Le ministère de l'Agriculture et de l'Equipement rural a élaboré une "stratégie" de gestion des terres d'un coût global de 355 milliards de francs CFA, qui devrait assurer 38,26% de la production de 1,6 million de tonnes de riz attendue au Sénégal à l'horizon 2018, a-t-on appris de source officielle.
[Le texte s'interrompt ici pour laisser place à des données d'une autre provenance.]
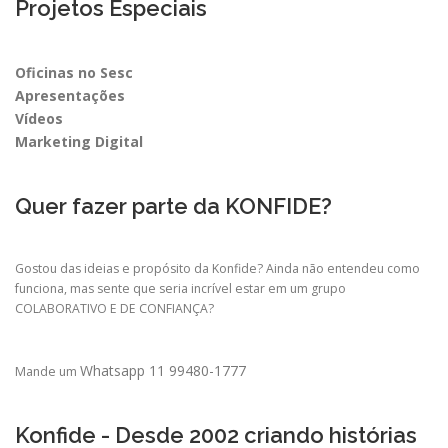
Projetos Especiais
Oficinas no Sesc
Apresentações
Vídeos
Marketing Digital
Quer fazer parte da KONFIDE?
Gostou das ideias e propósito da Konfide? Ainda não entendeu como
funciona, mas sente que seria incrível estar em um grupo
COLABORATIVO E DE CONFIANÇA?
Whatsapp 11 99480-1777
Mande um
Konfide - Desde 2002 criando histórias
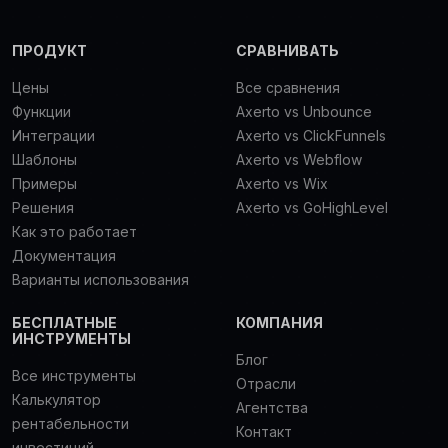
ПРОДУКТ
СРАВНИВАТЬ
Цены
Все сравнения
Функции
Axerto vs Unbounce
Интеграции
Axerto vs ClickFunnels
Шаблоны
Axerto vs Webflow
Примеры
Axerto vs Wix
Решения
Axerto vs GoHighLevel
Как это работает
Документация
Варианты использования
БЕСПЛАТНЫЕ
КОМПАНИЯ
ИНСТРУМЕНТЫ
Блог
Все инструменты
Отрасли
Калькулятор
Агентства
рентабельности
Контакт
инвестиций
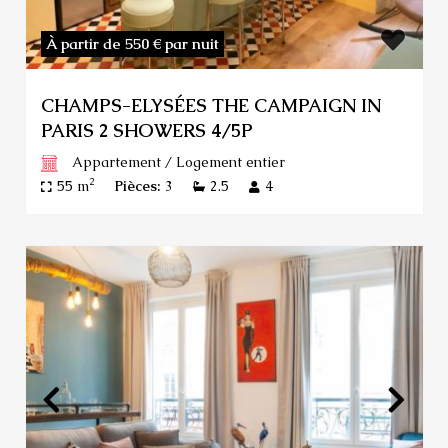
À partir de 550 €
par nuit
CHAMPS-ELYSÉES THE CAMPAIGN IN
PARIS 2 SHOWERS 4/5P
Appartement
/
Logement entier
2
55 m
Pièces:
3
2.5
4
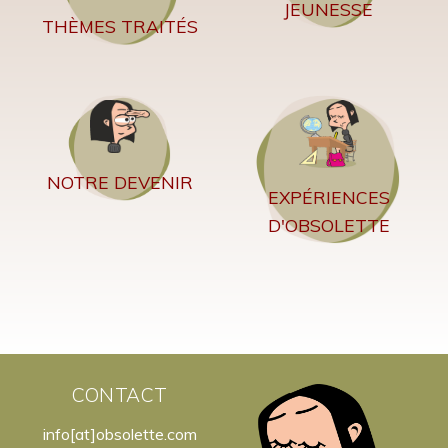
JEUNESSE
THÈMES TRAITÉS
NOTRE DEVENIR
EXPÉRIENCES
D'OBSOLETTE
CONTACT
info[at]obsolette.com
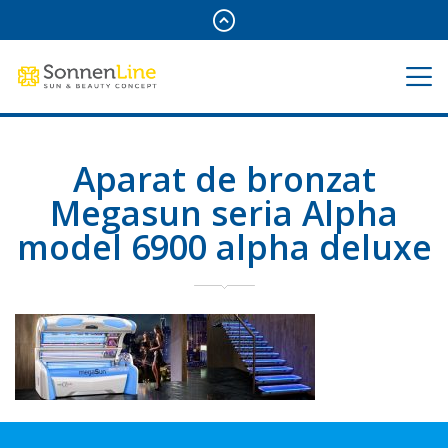
Aparat de bronzat
Megasun seria Alpha
model 6900 alpha deluxe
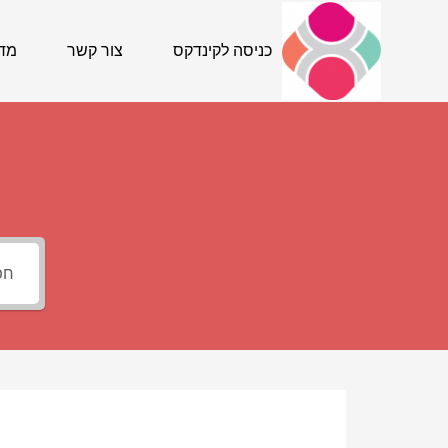
Ski
t
כניסה לקינדקס
צור קשר
מדר
conten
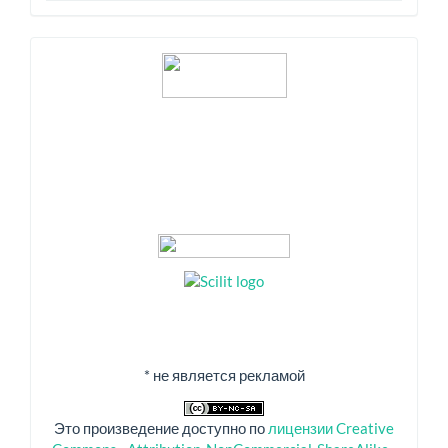
Индексация
* не является рекламой
Это произведение доступно по
лицензии Creative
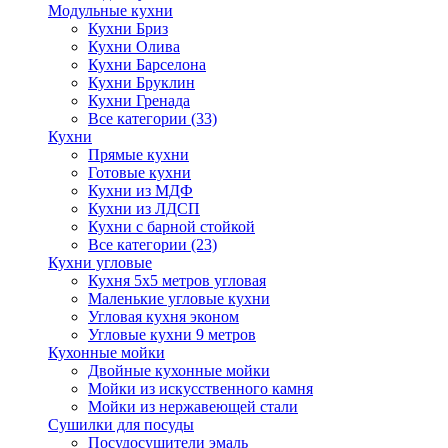
Модульные кухни
Кухни Бриз
Кухни Олива
Кухни Барселона
Кухни Бруклин
Кухни Гренада
Все категории (33)
Кухни
Прямые кухни
Готовые кухни
Кухни из МДФ
Кухни из ЛДСП
Кухни с барной стойкой
Все категории (23)
Кухни угловые
Кухня 5х5 метров угловая
Маленькие угловые кухни
Угловая кухня эконом
Угловые кухни 9 метров
Кухонные мойки
Двойные кухонные мойки
Мойки из искусственного камня
Мойки из нержавеющей стали
Сушилки для посуды
Посудосушители эмаль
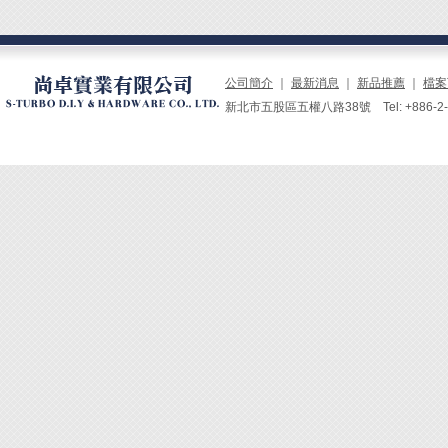
公司簡介
｜
最新消息
｜
新品推薦
｜
檔案
新北市五股區五權八路38號 Tel: +886-2-229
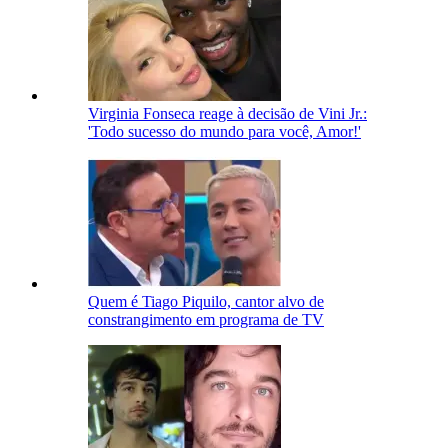
Virginia Fonseca reage à decisão de Vini Jr.:
'Todo sucesso do mundo para você, Amor!'
Quem é Tiago Piquilo, cantor alvo de
constrangimento em programa de TV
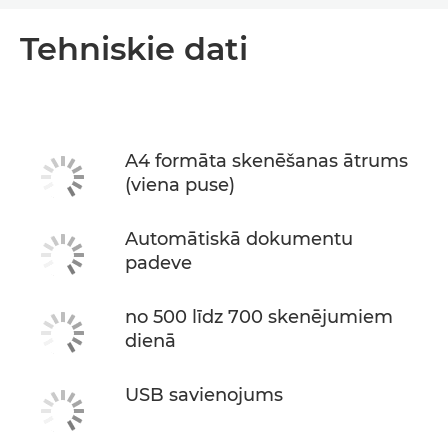
Pārskats
Tehniskie dati
Tehniskie dati
PDF lejupielāde
A4 formāta skenēšanas ātrums
(viena puse)
Automātiskā dokumentu
padeve
no 500 līdz 700 skenējumiem
dienā
USB savienojums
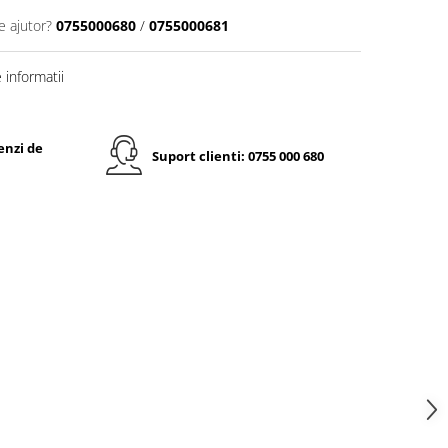
e ajutor?
0755000680
/
0755000681
informatii
enzi de
Suport clienti: 0755 000 680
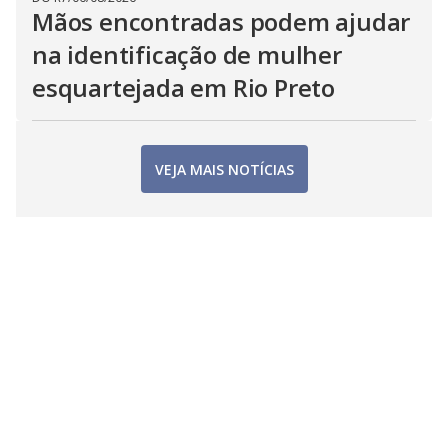
Mãos encontradas podem ajudar
na identificação de mulher
esquartejada em Rio Preto
VEJA MAIS NOTÍCIAS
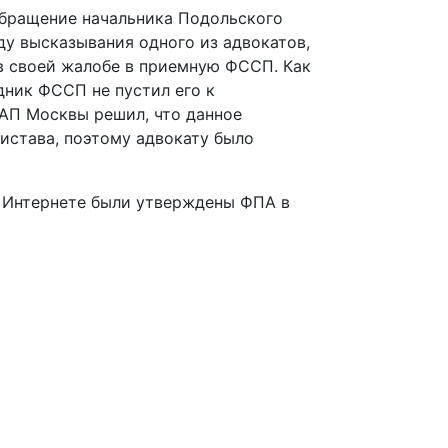
обращение начальника Подольского
ду высказывания одного из адвокатов,
в своей жалобе в приемную ФССП. Как
дник ФССП не пустил его к
 АП Москвы решил, что данное
истава, поэтому адвокату было
в Интернете были утверждены ФПА в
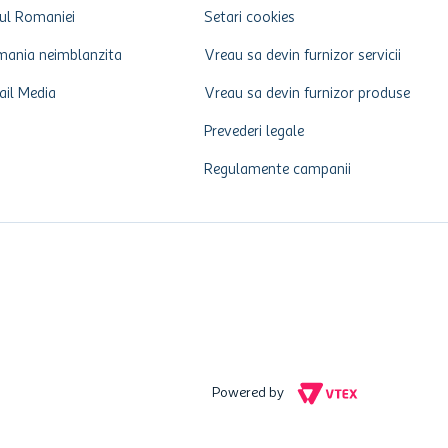
ul Romaniei
Setari cookies
ania neimblanzita
Vreau sa devin furnizor servicii
ail Media
Vreau sa devin furnizor produse
Prevederi legale
Regulamente campanii
Powered by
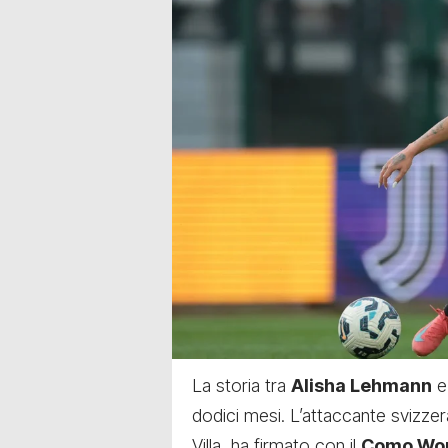
La storia tra
Alisha Lehmann
e
dodici mesi. L’attaccante svizzera
Villa, ha firmato con il
Como Wo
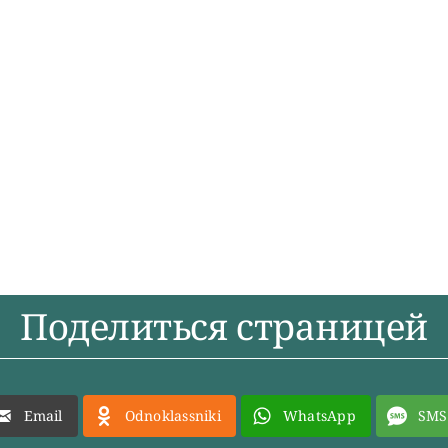
Поделиться страницей
Email
Odnoklassniki
WhatsApp
SMS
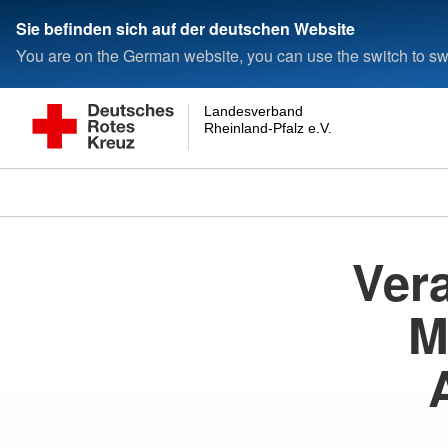
Sie befinden sich auf der deutschen Website
You are on the German website, you can use the switch to swi
Landesverband
Rheinland-Pfalz e.V.
Ver
M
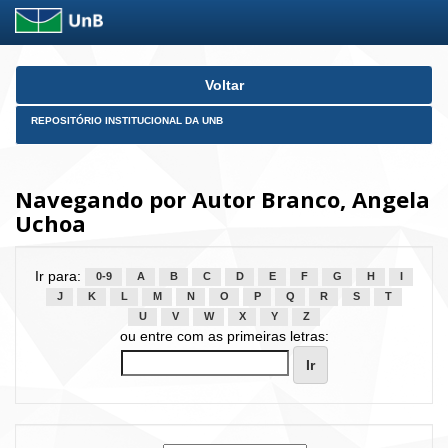
Skip
Voltar
navigation
REPOSITÓRIO INSTITUCIONAL DA UNB
Navegando por Autor Branco, Angela
Uchoa
Ir para:
0-9
A
B
C
D
E
F
G
H
I
J
K
L
M
N
O
P
Q
R
S
T
U
V
W
X
Y
Z
ou entre com as primeiras letras:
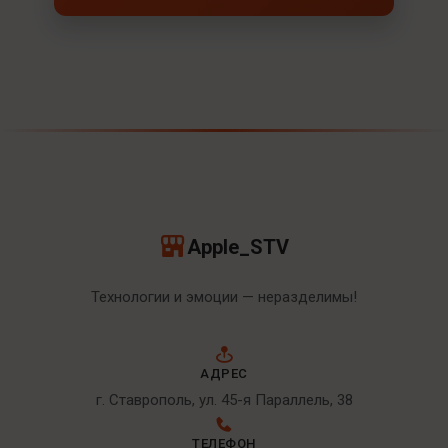
Apple_STV
Технологии и эмоции — неразделимы!
АДРЕС
г. Ставрополь, ул. 45-я Параллель, 38
ТЕЛЕФОН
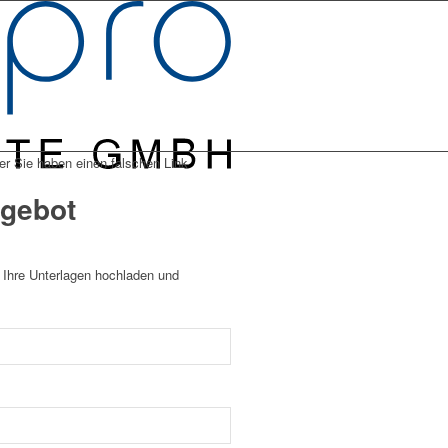
er Sie haben einen falschen Link
ngebot
, Ihre Unterlagen hochladen und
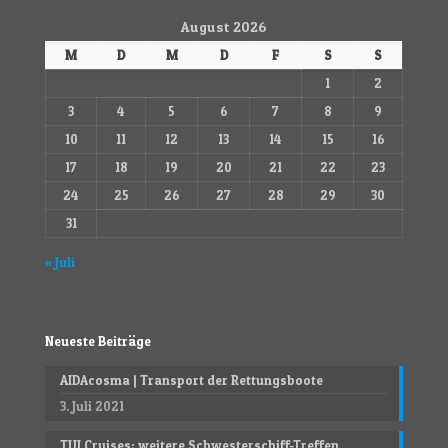
August 2026
M
D
M
D
F
S
S
1
2
3
4
5
6
7
8
9
10
11
12
13
14
15
16
17
18
19
20
21
22
23
24
25
26
27
28
29
30
31
« Juli
Neueste Beiträge
AIDAcosma | Transport der Rettungsboote
3. Juli 2021
TUI Cruises; weitere Schwesterschiff-Treffen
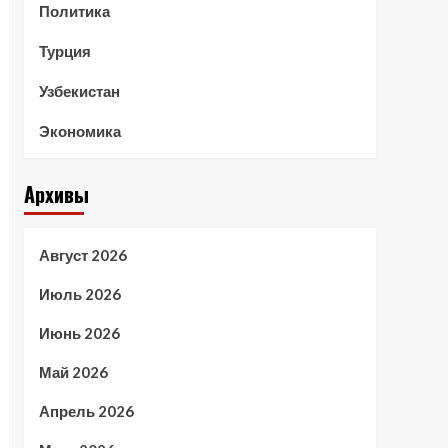
Политика
Турция
Узбекистан
Экономика
Архивы
Август 2026
Июль 2026
Июнь 2026
Май 2026
Апрель 2026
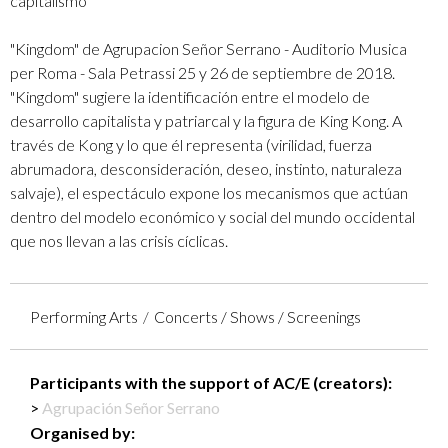
capitalismo
"Kingdom" de Agrupacion Señor Serrano - Auditorio Musica
per Roma - Sala Petrassi 25 y 26 de septiembre de 2018.
"Kingdom" sugiere la identificación entre el modelo de
desarrollo capitalista y patriarcal y la figura de King Kong. A
través de Kong y lo que él representa (virilidad, fuerza
abrumadora, desconsideración, deseo, instinto, naturaleza
salvaje), el espectáculo expone los mecanismos que actúan
dentro del modelo económico y social del mundo occidental
que nos llevan a las crisis cíclicas.
Performing Arts
Concerts / Shows / Screenings
Participants with the support of AC/E (creators):
Agrupación Señor Serrano
Organised by:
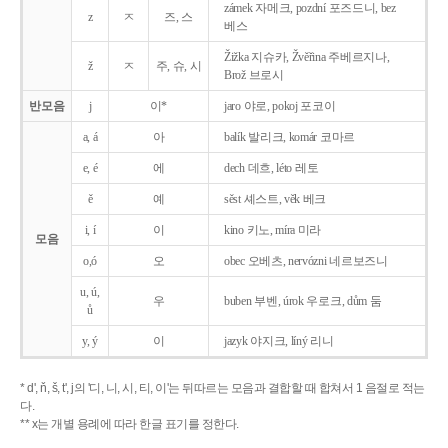
zámek 자메크, pozdní 포즈드니, bez
z
ㅈ
즈, 스
베스
Žižka 지슈카, Žvěřina 주베르지나,
ž
ㅈ
주, 슈, 시
Brož 브로시
반모음
j
이*
jaro 야로, pokoj 포코이
a, á
아
balík 발리크, komár 코마르
e, é
에
dech 데흐, léto 레토
ě
예
sěst 셰스트, věk 베크
i, í
이
kino 키노, míra 미라
모음
o,ó
오
obec 오베츠, nervózni 네르보즈니
u, ú,
우
buben 부벤, úrok 우로크, dům 둠
ů
y, ý
이
jazyk
야지크, líný 리니
* d', ň, š, t', j의 '디, 니, 시, 티, 이'는 뒤따르는 모음과 결합할 때 합쳐서 1 음절로 적는
다.
** x는 개별 용례에 따라 한글 표기를 정한다.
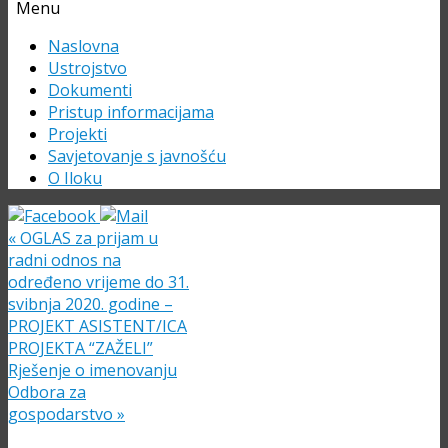
Menu
Skip
Naslovna
to
Ustrojstvo
content
Dokumenti
Pristup informacijama
Projekti
Savjetovanje s javnošću
O Iloku
«
OGLAS za prijam u
radni odnos na
određeno vrijeme do 31.
svibnja 2020. godine –
PROJEKT ASISTENT/ICA
PROJEKTA “ZAŽELI”
Rješenje o imenovanju
Odbora za
gospodarstvo
»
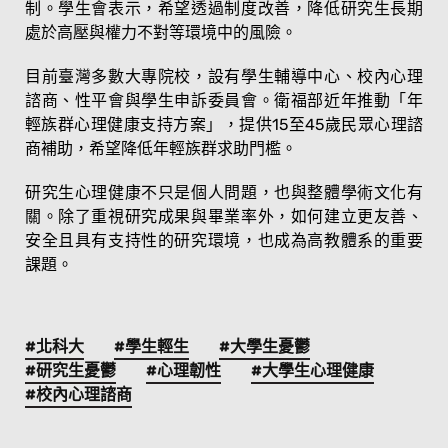
制。學生會表示，希望透過制度改善，降低研究生長期
處於高壓與權力不對等環境中的風險。
目前臺灣多數大專院校，設有學生輔導中心、校內心理
諮商、性平會與學生申訴委員會。衛福部近年推動「年
輕族群心理健康支持方案」，提供15至45歲民眾心理諮
商補助，希望降低年輕族群求助門檻。
研究生心理健康不只是個人問題，也與整體學術文化有
關。除了重視研究成果與畢業率外，如何建立更友善、
安全且具有支持性的研究環境，也成為高教體系的重要
課題。
#北科大
#學生輕生
#大學生憂鬱
#研究生憂鬱
#心理韌性
#大學生心理健康
#校內心理諮商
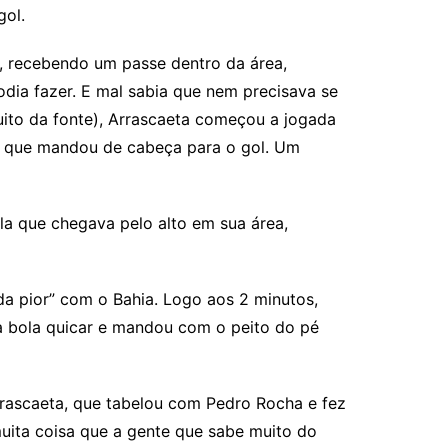
gol.
, recebendo um passe dentro da área,
odia fazer. E mal sabia que nem precisava se
ito da fonte), Arrascaeta começou a jogada
o, que mandou de cabeça para o gol. Um
la que chegava pelo alto em sua área,
a pior” com o Bahia. Logo aos 2 minutos,
 a bola quicar e mandou com o peito do pé
Arrascaeta, que tabelou com Pedro Rocha e fez
uita coisa que a gente que sabe muito do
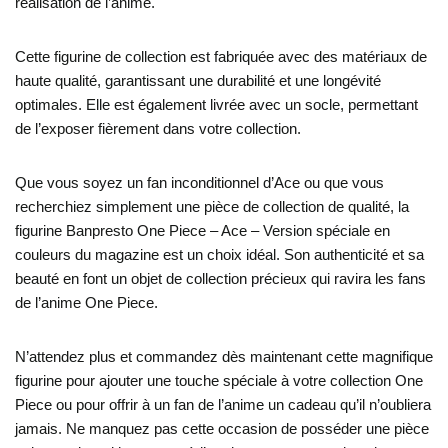
réalisation de l’anime.
Cette figurine de collection est fabriquée avec des matériaux de
haute qualité, garantissant une durabilité et une longévité
optimales. Elle est également livrée avec un socle, permettant
de l’exposer fièrement dans votre collection.
Que vous soyez un fan inconditionnel d’Ace ou que vous
recherchiez simplement une pièce de collection de qualité, la
figurine Banpresto One Piece – Ace – Version spéciale en
couleurs du magazine est un choix idéal. Son authenticité et sa
beauté en font un objet de collection précieux qui ravira les fans
de l’anime One Piece.
N’attendez plus et commandez dès maintenant cette magnifique
figurine pour ajouter une touche spéciale à votre collection One
Piece ou pour offrir à un fan de l’anime un cadeau qu’il n’oubliera
jamais. Ne manquez pas cette occasion de posséder une pièce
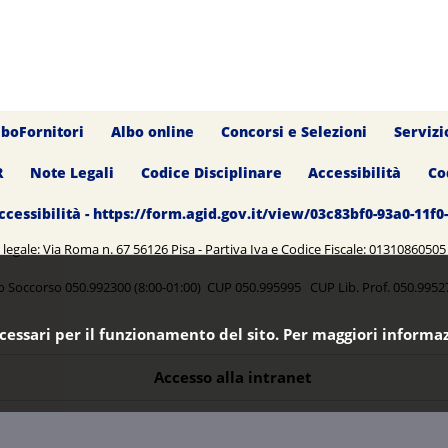
lboFornitori
Albo online
Concorsi e Selezioni
Servizi
R
Note Legali
Codice Disciplinare
Accessibilità
Co
ccessibilità - https://form.agid.gov.it/view/03c83bf0-93a0-11f
legale: Via Roma n. 67 56126 Pisa - Partiva Iva e Codice Fiscale: 0131086050
o Soccorso 050.992300 (8:00-01:00) CUP 050.995995 CUP Lib. Prof. 050.99
ecessari per il funzionamento del sito. Per maggiori informaz
Accesso alla intranet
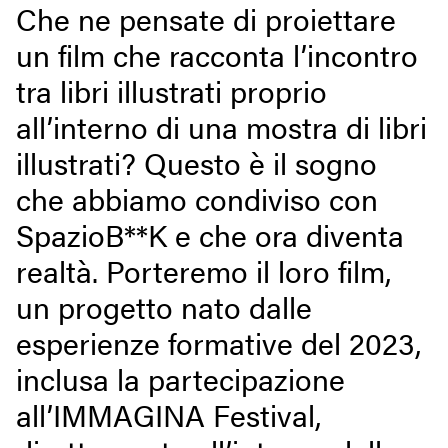
Che ne pensate di proiettare
un film che racconta l’incontro
tra libri illustrati proprio
all’interno di una mostra di libri
illustrati? Questo è il sogno
che abbiamo condiviso con
SpazioB**K e che ora diventa
realtà. Porteremo il loro film,
un progetto nato dalle
esperienze formative del 2023,
inclusa la partecipazione
all’IMMAGINA Festival,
Le gouvernement élabore une "stratégie" de gestion des terres de 355 milliards de francs CFA
DAKARACTU.COM Il s'agit de la Stratégie de gestion durable des eaux de ruissellement et de lutte contre la salinisation des terres du Sénégal (SNGDERST), qui a été l'objet d'un atelier dudit ministère, mardi. 
 
"En matière de production de riz, les résultats attendus de la SNGDERST devraient se traduire par une production de 530.964 tonnes, soit une contribution de 38,26% à l’atteinte des objectifs du Programme national d’autosuffisance en riz (PNAR), qui sont de l’ordre de 1,6 million de tonnes de riz paddy à l’horizon 2018", indique un document citant le ministre de l'Agriculture et de l'Equipement rural, Abdoulaye Baldé. 
 
Cette "stratégie", qui comprend un volet aménagement et "mise en valeur hydro-agricole", permettra d'"emblaver un peu plus de 150 mille hectares [...] sur les 455 mille hectares prévus dans les objectifs du Programme national d’autosuffisance en riz (PNAR)".
 
Son coût global est estimé à "environ 355 milliards de francs CFA représentant approximativement en valeur relative 22% du coût total de la Stratégie nationale de développement économique et social" (SNDES), indique M. Baldé dans le texte reçu de ses services. 
 
La SNGDERST sera déroulée de 2013 à 2018, grâce à une contribution financière de la Banque africaine de développement, de la Banque mondiale, de l'Agence française de développement, de la Banque islamique de développement, du Fonds international de développement agricole et d'autres partenaires, selon la même source. 
 
La SNDES, elle, est mise en oeuvre depuis 2012 par le Sénégal et plusieurs partenaires financiers, pour une durée de cinq ans. 
 
La SNGDERST devrait permettre au Sénégal de "promouvoir un développement endogène durable basé sur la maîtrise des eaux de ruissellement et la récupération des terres salées", et de "réaliser l’accroissement des productions agropastorales, la résilience à l’insécurité alimentaire et la lutte contre la pauvreté".